At the bottom, two flight attendants pulled each to their feet, one after the other. They began to run from the plane, following the others, all in the same direction. A fire truck was already there, spraying the fuselage with white foam. Ambulances had pulled up, medics were already sprinting forward.
After running a few hundred meters, Claude slowed to look back. People were still coming down the slide rapidly, the whole opposite side of the plane in flames, black smoke pouring up.
“Sophie!” he shouted, and she slowed and turned back.
They proceeded out of breath, now at a walk, then stopped.
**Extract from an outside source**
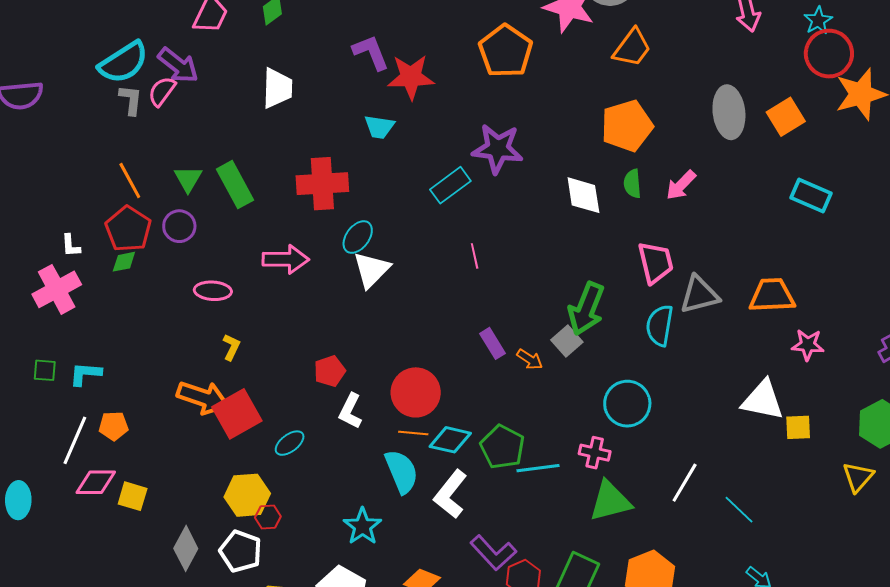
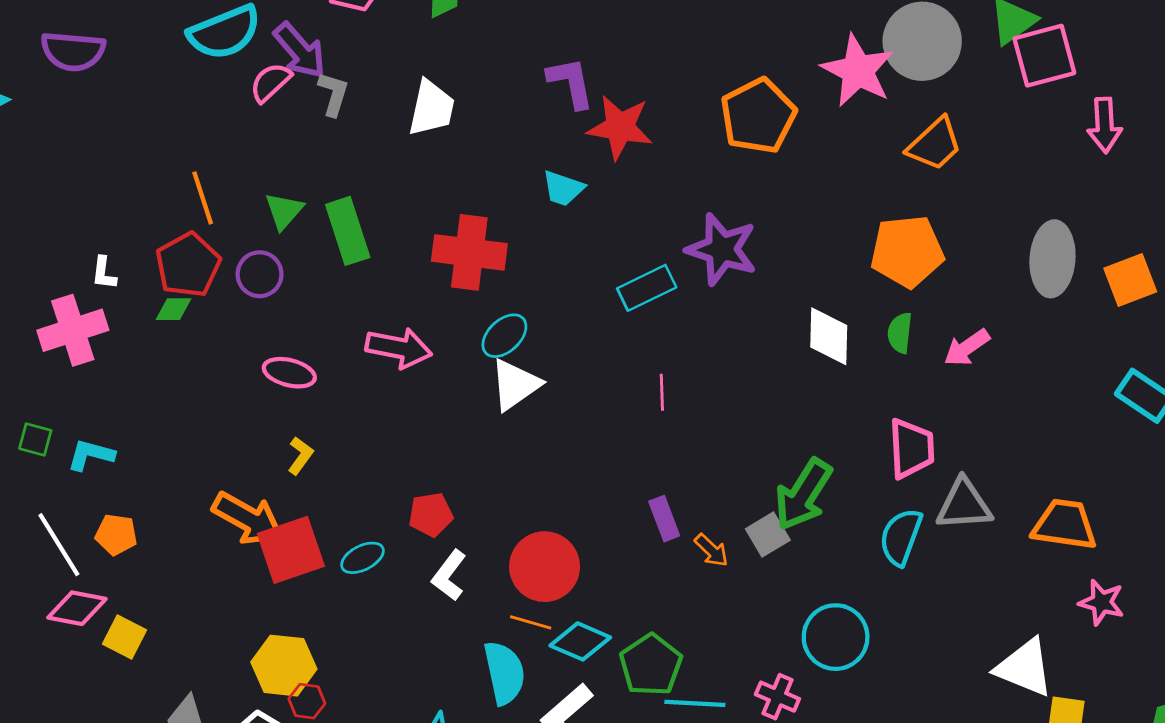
gray L-shape: (131, 100) -> (333, 94), moved
white line: (75, 440) -> (59, 545), turned -66
cyan ellipse: (290, 443) -> (362, 558), moved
“I’m so sorry!” she began to wail. “I’m so sorry I didn’t listen, I almost got us killed, I’m such a fool. I …”
“No! Stop!” Claude shouted. “It’s not your fault. A plane accident! Are you alright?”
“Yes, I’m alright,” she cried. “I’m a moron, but I’m not dead. My God, Claude, what is this?”
She was still in shock.
“Let’s keep walking,” he said, reaching his arm around her. “Everything will be alright!”
They continued forward with the others, airport security guiding them farther away from the plane.